Monroy leyó el documento que había abierto Manolo y asintió.

—Me he estado informando toda la mañana. Esto es un asunto feo, pero feo de verdad. Hay que hacer algo con estos cabrones.

—Bueno, Manolo, no te me pongas en plan activista. Ya han quitado de en medio a tres personas, por lo menos.

Manolo empalideció de repente.

—¿Qué me estás contando?

—Y a una de ellas, por saber mucho menos de lo que tú sabes. Así que, hazme el favor, olvídate de esto. Al menos por ahora.

Manolo señaló al mostrador con la cabeza.

—¿Y Gloria sabe eso?

—Mejor que no se entere de nada tampoco. ¿Me hiciste el cedé que te pedí?

—Sí —el librero sacó un disco compacto de un cajón y se lo entregó.

Monroy cogió un sobre con el membrete de la librería y metió el disco. Después anotó en el exterior: A. A. Comisario Déniz. Cogió también el dedo de cerámica y se lo guardó en el bolsillo. Bajó aún más la voz para decir lo siguiente.

—Me voy a borrar del mapa unos cuantos días. No sé si me siguen. Pero tú ten cuidado. Y cuida de Gloria, también.

—De acuerdo.

—Si me ocurre algo.

Manolo, con algo parecido a una ternura de viejo camarada, le tomó una mano y se la apretó.

—No te va a pasar nada. Pero si te pasa algo, he guardado una copia de todo y tengo las direcciones de correo electrónico de todos los periódicos del país.

—Al final te voy a deber una, rojo de mierda.

—Pues claro que me la debes.

Monroy se dirigió al mostrador. En ese momento, sólo había una clienta, rebuscando entre los libros de autoayuda. Gloria leía un catálogo de novedades.

—¿Qué? ¿Ya terminaron con los jueguitos?

—Sí.

—¿Y?

—Y nada. No tiene ni pies ni cabeza. Él no entiende nada ni yo tampoco, así que a tomar por culo.

Gloria lo miró sabiendo que le mentía. Él supo que lo sabía. Pero ninguno de los dos lo reconoció. Monroy emitió una especie de suspiro y miró hacia la calle un momento.
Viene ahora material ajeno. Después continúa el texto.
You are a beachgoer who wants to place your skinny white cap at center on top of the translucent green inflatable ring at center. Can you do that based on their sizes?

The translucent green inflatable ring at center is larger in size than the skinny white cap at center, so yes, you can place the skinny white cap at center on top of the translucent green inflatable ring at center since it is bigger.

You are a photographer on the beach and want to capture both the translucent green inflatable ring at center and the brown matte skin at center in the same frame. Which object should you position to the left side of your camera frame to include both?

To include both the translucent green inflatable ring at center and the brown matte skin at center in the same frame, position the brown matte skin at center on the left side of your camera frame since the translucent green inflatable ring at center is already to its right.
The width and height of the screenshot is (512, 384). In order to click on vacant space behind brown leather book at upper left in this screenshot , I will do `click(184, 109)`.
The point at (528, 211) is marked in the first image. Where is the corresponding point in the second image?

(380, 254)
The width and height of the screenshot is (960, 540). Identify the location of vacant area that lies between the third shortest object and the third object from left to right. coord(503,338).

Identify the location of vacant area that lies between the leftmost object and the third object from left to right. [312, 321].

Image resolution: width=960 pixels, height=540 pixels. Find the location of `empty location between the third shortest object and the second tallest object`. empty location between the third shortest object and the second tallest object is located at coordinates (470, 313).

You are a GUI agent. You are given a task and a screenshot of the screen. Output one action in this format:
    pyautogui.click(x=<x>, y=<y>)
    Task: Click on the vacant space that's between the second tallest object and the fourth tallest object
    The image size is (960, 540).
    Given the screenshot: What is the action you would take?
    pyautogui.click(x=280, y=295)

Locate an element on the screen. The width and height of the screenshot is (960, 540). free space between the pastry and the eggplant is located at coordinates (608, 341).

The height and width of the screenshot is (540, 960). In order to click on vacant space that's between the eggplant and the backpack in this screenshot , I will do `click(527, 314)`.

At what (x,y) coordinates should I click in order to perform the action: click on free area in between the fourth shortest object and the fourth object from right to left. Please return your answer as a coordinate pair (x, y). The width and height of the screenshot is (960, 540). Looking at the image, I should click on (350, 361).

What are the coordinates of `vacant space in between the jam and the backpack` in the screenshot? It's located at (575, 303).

—Tengo que irme un par de días.

—¿Adónde?

—A Lanzarote. Tengo un trabajito allí.

—¿Quieres que le eche un vistazo a la casa?

—No hace falta que vayas.

—¿Cuándo te vas?

—Esta tarde.

—Muy bien. ¿Me llamas cuando llegues?

—Claro.

Gloria salió de detrás del mostrador y lo besó larga y lentamente. Luego le tomó el rostro entre las manos y se alejó unos centímetros, para observarlo bien, como si quisiera retener esa imagen eternamente.